The True Cost of Healthcare

All over the country, it seems that the one topic on everybody's mind is healthcare. Be it the various town hall meetings from Altantic to the Pacific, or the irrefutable center of the health care debate, Washington DC, everybody seems to be talking about health care and ways to reform it. Few of the ideas for reform being thrown out include providing coverage for every individual in the country, promoting electronic medical records, reducing costs by providing the right incentives for physicians and other providers etc.
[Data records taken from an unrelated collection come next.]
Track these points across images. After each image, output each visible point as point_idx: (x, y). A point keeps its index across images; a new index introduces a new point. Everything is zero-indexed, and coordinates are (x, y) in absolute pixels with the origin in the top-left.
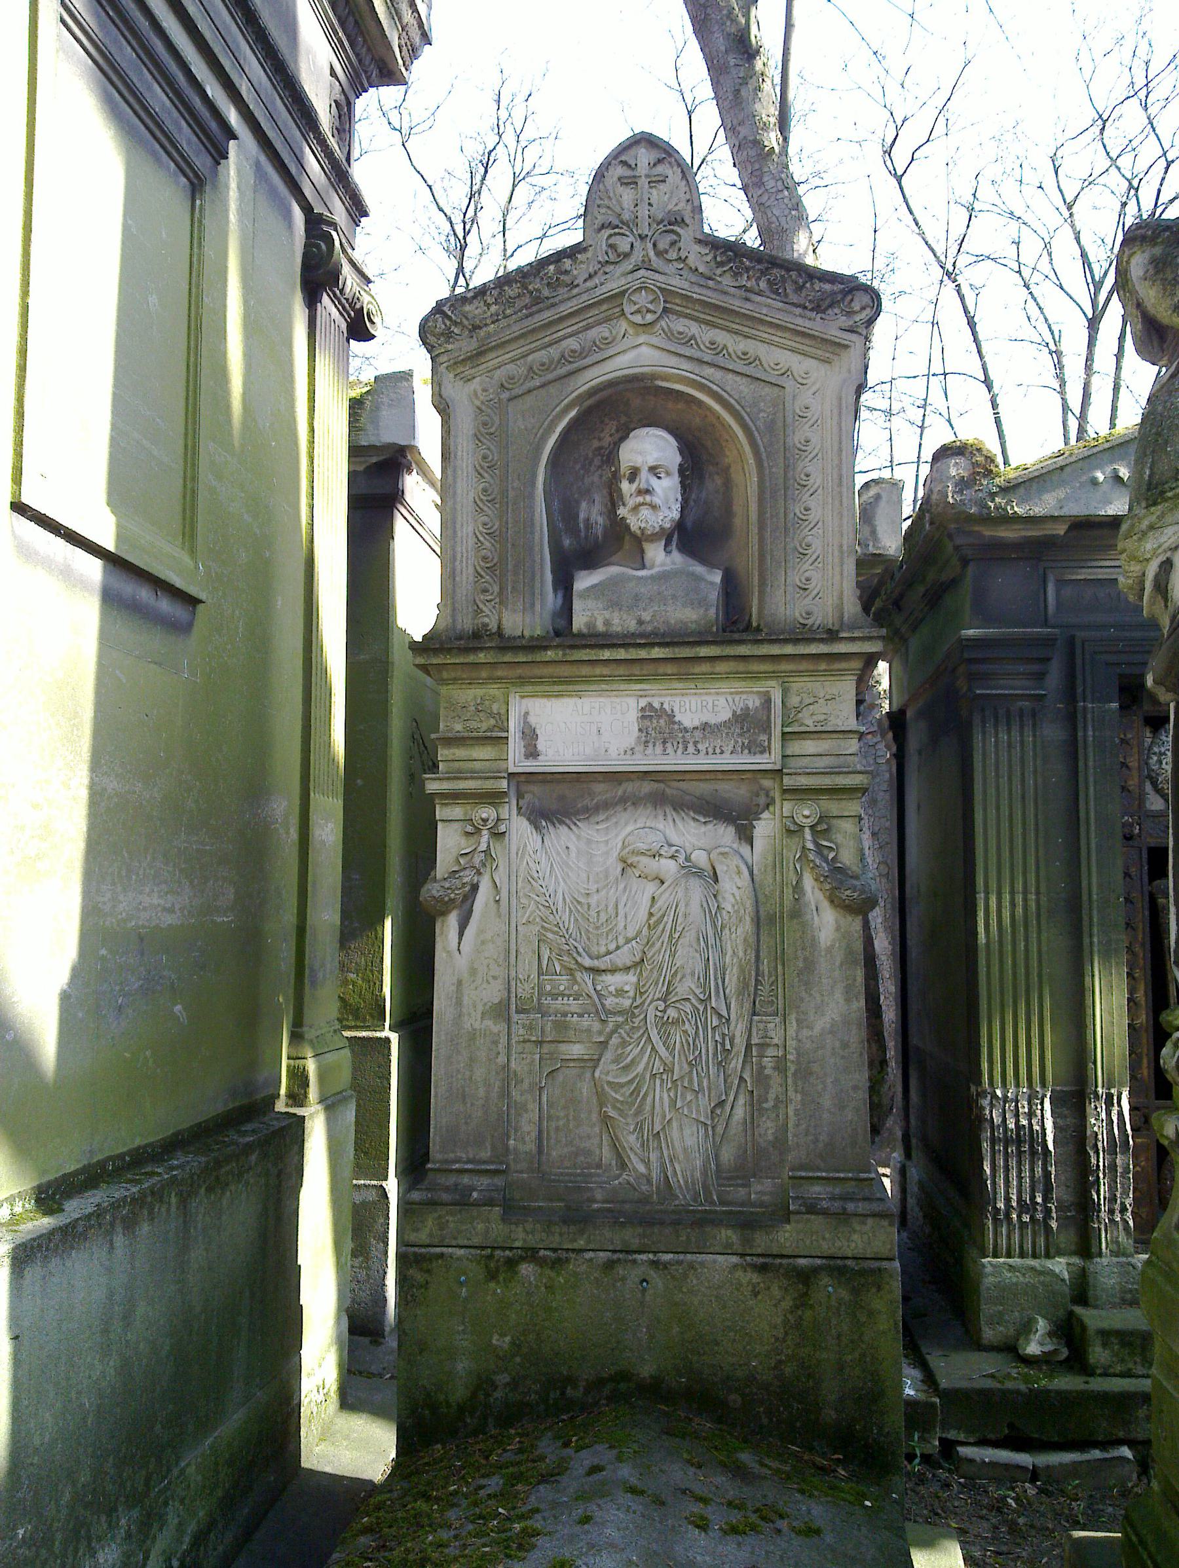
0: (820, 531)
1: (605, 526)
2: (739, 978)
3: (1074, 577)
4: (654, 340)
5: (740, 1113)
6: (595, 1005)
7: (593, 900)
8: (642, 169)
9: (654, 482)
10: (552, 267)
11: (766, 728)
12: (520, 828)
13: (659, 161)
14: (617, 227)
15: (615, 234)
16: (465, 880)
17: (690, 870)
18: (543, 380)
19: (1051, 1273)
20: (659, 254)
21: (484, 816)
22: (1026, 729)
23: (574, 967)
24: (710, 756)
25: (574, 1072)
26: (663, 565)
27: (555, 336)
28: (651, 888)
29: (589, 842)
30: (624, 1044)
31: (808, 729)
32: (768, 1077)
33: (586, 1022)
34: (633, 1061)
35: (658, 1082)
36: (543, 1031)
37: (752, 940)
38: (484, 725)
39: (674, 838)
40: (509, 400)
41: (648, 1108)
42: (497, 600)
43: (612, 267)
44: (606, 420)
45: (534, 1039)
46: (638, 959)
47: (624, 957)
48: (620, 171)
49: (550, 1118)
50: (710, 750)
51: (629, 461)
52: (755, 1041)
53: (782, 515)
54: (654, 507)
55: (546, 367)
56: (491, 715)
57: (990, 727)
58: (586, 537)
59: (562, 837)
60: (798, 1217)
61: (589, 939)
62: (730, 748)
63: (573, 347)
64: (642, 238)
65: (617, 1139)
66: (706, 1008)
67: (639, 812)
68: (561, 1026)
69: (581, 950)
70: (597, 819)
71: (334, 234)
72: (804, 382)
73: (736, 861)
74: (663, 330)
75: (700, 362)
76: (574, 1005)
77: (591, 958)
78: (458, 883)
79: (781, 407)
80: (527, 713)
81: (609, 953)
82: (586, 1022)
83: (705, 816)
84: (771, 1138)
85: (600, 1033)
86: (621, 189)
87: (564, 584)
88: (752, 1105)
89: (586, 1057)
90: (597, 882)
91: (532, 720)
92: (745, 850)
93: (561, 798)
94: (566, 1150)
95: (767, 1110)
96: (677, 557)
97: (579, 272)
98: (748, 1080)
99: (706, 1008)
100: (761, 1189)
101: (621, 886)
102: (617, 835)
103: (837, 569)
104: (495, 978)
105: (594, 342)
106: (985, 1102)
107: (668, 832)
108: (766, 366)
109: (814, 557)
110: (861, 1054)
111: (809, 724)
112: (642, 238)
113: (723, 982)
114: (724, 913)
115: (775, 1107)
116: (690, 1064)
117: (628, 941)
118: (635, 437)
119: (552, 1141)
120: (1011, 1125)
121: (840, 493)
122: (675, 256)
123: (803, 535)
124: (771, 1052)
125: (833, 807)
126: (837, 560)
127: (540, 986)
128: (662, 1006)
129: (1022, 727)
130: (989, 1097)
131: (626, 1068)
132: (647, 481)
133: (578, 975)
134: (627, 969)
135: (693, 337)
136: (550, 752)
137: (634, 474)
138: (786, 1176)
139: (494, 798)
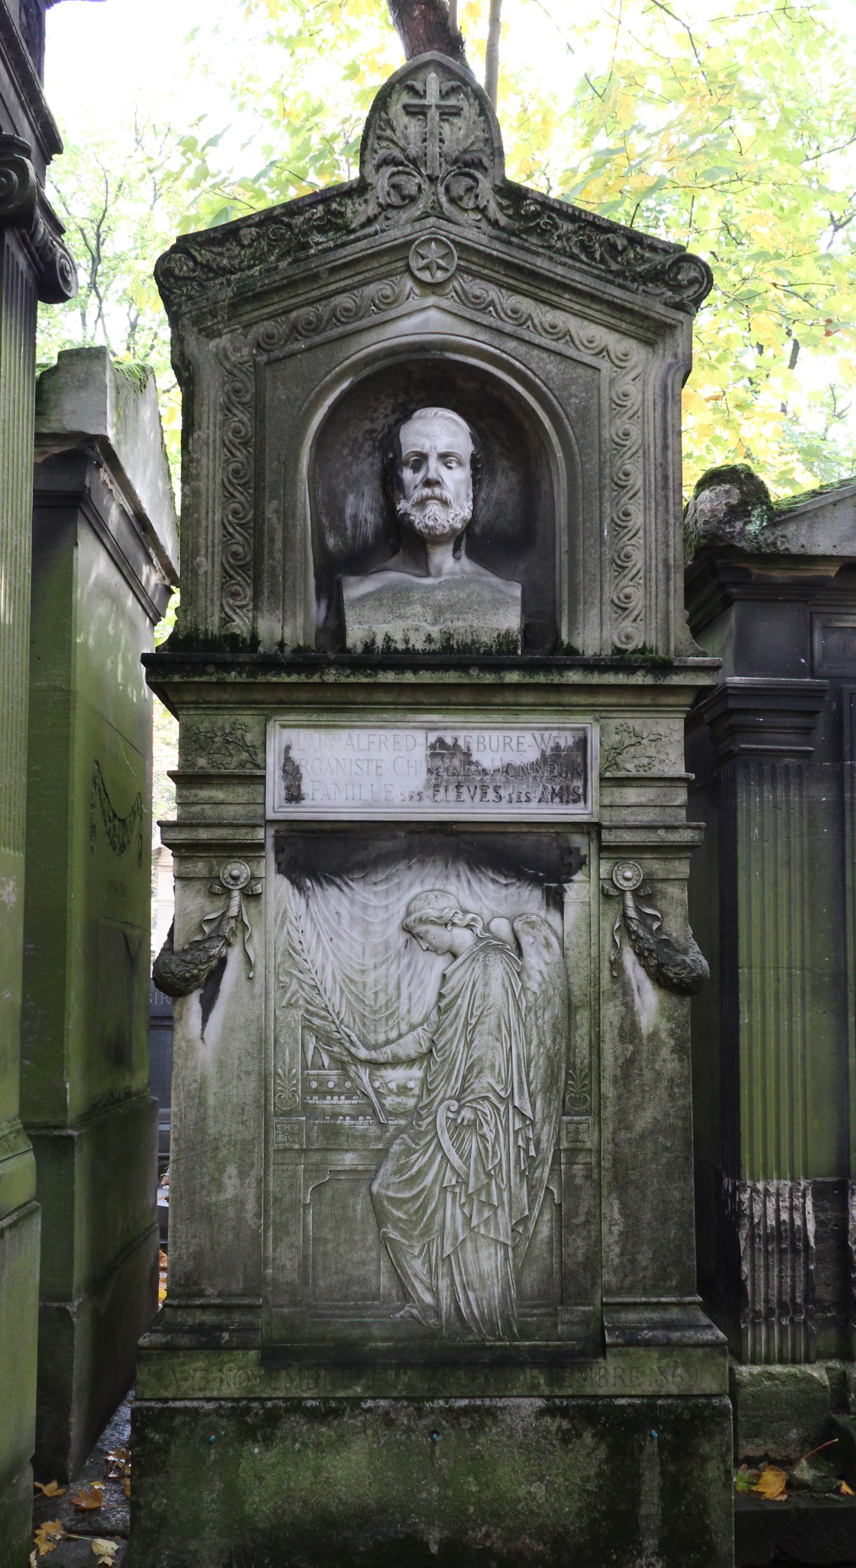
0: (641, 541)
1: (376, 525)
2: (546, 1072)
3: (841, 624)
4: (445, 303)
5: (545, 1231)
6: (371, 1105)
7: (370, 978)
8: (432, 98)
9: (445, 473)
10: (320, 208)
11: (582, 772)
12: (277, 888)
13: (454, 90)
14: (401, 164)
15: (399, 173)
16: (214, 952)
17: (488, 944)
18: (309, 342)
19: (810, 1379)
20: (452, 201)
21: (235, 873)
22: (792, 787)
23: (345, 1059)
24: (524, 804)
25: (347, 1185)
26: (452, 573)
27: (324, 290)
28: (441, 963)
29: (365, 907)
30: (409, 1152)
31: (630, 774)
32: (580, 1188)
33: (362, 1124)
34: (419, 1172)
35: (449, 1197)
36: (308, 1138)
37: (563, 1026)
38: (232, 764)
39: (470, 904)
40: (269, 363)
41: (436, 1228)
42: (251, 607)
43: (395, 212)
44: (382, 397)
45: (297, 1147)
46: (424, 1050)
47: (408, 1046)
48: (406, 98)
49: (316, 1240)
50: (514, 797)
51: (414, 445)
52: (564, 1145)
53: (597, 519)
54: (445, 503)
55: (313, 327)
56: (245, 747)
57: (754, 788)
58: (354, 538)
59: (333, 902)
60: (614, 1350)
61: (364, 1025)
62: (538, 795)
63: (348, 305)
64: (432, 179)
65: (401, 1267)
66: (507, 1108)
67: (426, 871)
68: (332, 1132)
69: (354, 1038)
70: (374, 879)
71: (28, 161)
72: (623, 364)
73: (545, 931)
74: (456, 292)
75: (499, 332)
76: (343, 1103)
77: (368, 1047)
78: (203, 956)
79: (596, 392)
80: (288, 748)
81: (388, 1042)
82: (362, 1124)
83: (506, 876)
84: (580, 1258)
85: (379, 1139)
86: (405, 119)
87: (330, 592)
88: (560, 1220)
89: (360, 1168)
90: (375, 956)
91: (294, 754)
92: (554, 918)
93: (327, 852)
94: (335, 1278)
95: (577, 1226)
96: (467, 565)
97: (357, 211)
98: (555, 1191)
99: (507, 1108)
100: (568, 1323)
101: (404, 962)
102: (399, 900)
103: (662, 587)
104: (248, 1073)
105: (373, 301)
106: (745, 1197)
107: (461, 897)
108: (577, 342)
109: (634, 571)
110: (687, 1159)
111: (631, 768)
112: (432, 179)
113: (528, 1075)
114: (529, 993)
115: (587, 1222)
116: (488, 1175)
117: (413, 1028)
118: (420, 418)
119: (319, 1269)
120: (771, 1221)
121: (666, 498)
122: (471, 205)
123: (621, 544)
124: (582, 1158)
125: (657, 867)
126: (661, 576)
127: (306, 1080)
128: (455, 1106)
129: (787, 786)
130: (749, 1190)
131: (412, 1181)
132: (436, 470)
133: (352, 1069)
134: (410, 1062)
135: (492, 303)
136: (318, 795)
137: (421, 460)
138: (598, 1303)
139: (250, 850)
But nobody seems to be talking about the cost of the current system and the toll that it is having on the economy as a whole.

In a recent article How Healthcare Killed by Father, David Goodhill discusses the true cost of the healthcare hidden or otherwise and the return on investment that we are getting by paying into a system that is broken. The paragraph below highlights, how much we are losing in terms of other growth opportunities by not reforming a bad and broken system:
Yet spending on health care, by families and by the government, is crowding out spending on almost everything else. As a nation, we now spend almost 18 percent of our GDP on health care. In 1966, Medicare and Medicaid made up 1 percent of total government spending; now that figure is 20 percent, and quickly rising. Already, the federal government spends eight times as much on health care as it does on education, 12 times what it spends on food aid to children and families, 30 times what it spends on law enforcement, 78 times what it spends on land management and conservation, 87 times the spending on water supply, and 830 times the spending on energy conservation. Education, public safety, environment, infrastructure—all other public priorities are being slowly devoured by the health-care beast.